*Exercise requirements*:
1) In the essay on science fiction, what image does Kurt Vonnegut, Jr. use for artists?
2) Please gather every line of the entries that contains the string "either", matching case exactly.

Given passage Start Marker

In her
introduction to the 1976 reissue of her book,
The Left Hand of Darkness,
Ursula K. Le Guin denies that she, or most SF authors, are into
prediction: "Prediction is the business of prophets, clairvoyants, and
futurologists. It is not the business of novelists. A novelist's
business is lying." Le Guin, though, thinks novels particularly and
fiction generally can earn their keep because, paradoxically, fictions
are not just complex and convoluted lies but also thought experiments
that can tell us important truths about current society and may be
useful, on occasion, in thinking about truths for the future.
Kurt Vonnegut, Jr., approached the issue with the metaphor and image
of artists as canaries: "I sometimes wondered what the use of any of the
arts was. The best thing I could come up with was what I call the
canary in the
coalmine theory of
the arts. This theory says that artists are useful to society because
they are so sensitive. They are super-sensitive. They keel over like
canaries in poison coal mines long before more robust types realize that
there is any danger whatsoever."
Science fiction isn't
very good at prediction because, as Le Guin notes, it's into
extrapolating current trends — and history indeed consists of the
continuation of most current trends, but also the occasional weirdo
change, frequently (and ironically here), a scientific and/or
technological change that changes a lot.
So every now and
then I praise some SF that has been kind of good at predicting and very
good at the canary-in-the-coal-mine job and warning of increasing
dangers. The occasion for beginning to write this essay was my listening
to Kim Stanley Robinson's
Forty Signs of Rain (2004),
which kills off a flock of canaries warning about global climate
change. Still, this time around I want to return to four classic
dystopias — and I'll allude to a couple more works — and an anti-utopia;
two of these stories you've probably heard of, the rest maybe not.

Given passage End Marker
Information Start Marker

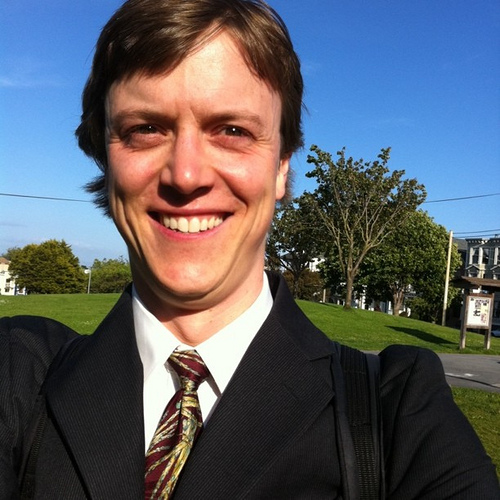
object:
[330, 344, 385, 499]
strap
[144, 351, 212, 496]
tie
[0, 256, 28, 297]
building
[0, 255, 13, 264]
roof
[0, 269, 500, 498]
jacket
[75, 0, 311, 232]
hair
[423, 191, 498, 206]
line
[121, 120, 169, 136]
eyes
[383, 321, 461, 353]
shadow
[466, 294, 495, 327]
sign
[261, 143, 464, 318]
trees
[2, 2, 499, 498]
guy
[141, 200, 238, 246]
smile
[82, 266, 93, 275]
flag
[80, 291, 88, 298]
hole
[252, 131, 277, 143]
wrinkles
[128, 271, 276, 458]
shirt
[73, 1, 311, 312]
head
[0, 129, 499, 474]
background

Information End Marker
Information Start Marker

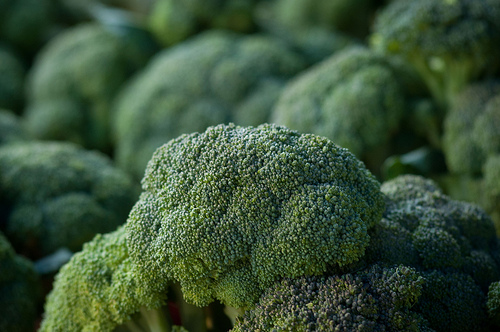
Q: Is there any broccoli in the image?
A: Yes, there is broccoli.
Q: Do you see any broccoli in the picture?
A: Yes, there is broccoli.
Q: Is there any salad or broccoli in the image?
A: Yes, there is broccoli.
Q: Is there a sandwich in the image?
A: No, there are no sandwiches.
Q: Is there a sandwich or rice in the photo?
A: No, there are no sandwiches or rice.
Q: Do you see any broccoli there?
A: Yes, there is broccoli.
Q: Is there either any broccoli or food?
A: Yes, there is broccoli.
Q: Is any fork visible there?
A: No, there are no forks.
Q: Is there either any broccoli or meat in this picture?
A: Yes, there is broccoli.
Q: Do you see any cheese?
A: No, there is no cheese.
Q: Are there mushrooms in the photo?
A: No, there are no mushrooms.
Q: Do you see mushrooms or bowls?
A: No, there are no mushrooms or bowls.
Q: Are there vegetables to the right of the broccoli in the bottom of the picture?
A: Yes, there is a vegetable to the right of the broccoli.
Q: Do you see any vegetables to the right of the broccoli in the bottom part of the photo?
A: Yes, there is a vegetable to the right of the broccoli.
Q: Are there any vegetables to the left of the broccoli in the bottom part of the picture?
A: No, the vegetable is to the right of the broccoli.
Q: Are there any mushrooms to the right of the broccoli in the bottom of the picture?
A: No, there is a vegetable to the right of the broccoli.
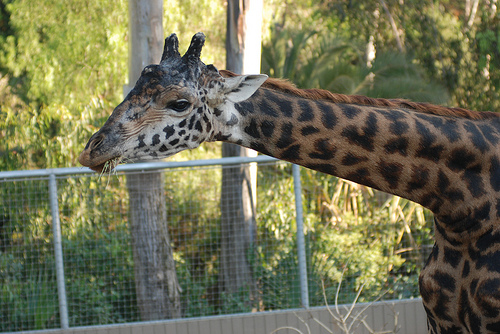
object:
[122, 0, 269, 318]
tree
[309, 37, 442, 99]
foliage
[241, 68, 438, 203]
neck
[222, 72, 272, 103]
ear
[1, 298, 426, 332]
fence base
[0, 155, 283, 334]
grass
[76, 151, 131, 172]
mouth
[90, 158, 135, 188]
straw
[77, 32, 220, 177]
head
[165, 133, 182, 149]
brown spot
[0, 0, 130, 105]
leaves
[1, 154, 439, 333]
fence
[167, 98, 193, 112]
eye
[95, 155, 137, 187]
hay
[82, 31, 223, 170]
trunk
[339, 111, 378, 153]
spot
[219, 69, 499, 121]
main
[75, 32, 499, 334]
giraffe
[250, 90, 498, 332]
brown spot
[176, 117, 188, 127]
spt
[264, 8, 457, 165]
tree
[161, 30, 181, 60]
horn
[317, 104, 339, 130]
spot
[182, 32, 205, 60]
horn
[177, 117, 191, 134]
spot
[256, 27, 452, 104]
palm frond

Information End Marker
Information Start Marker

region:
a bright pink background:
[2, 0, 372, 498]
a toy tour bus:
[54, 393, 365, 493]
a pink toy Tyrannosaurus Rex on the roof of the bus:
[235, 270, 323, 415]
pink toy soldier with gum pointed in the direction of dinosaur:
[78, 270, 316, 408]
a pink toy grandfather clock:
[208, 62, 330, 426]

Information End Marker

*Numbered responses*:
1) Canaries in a coal mine, which keel over long before sturdier types sense any danger.

2)
Q: Is there either any broccoli or food?
Q: Is there either any broccoli or meat in this picture?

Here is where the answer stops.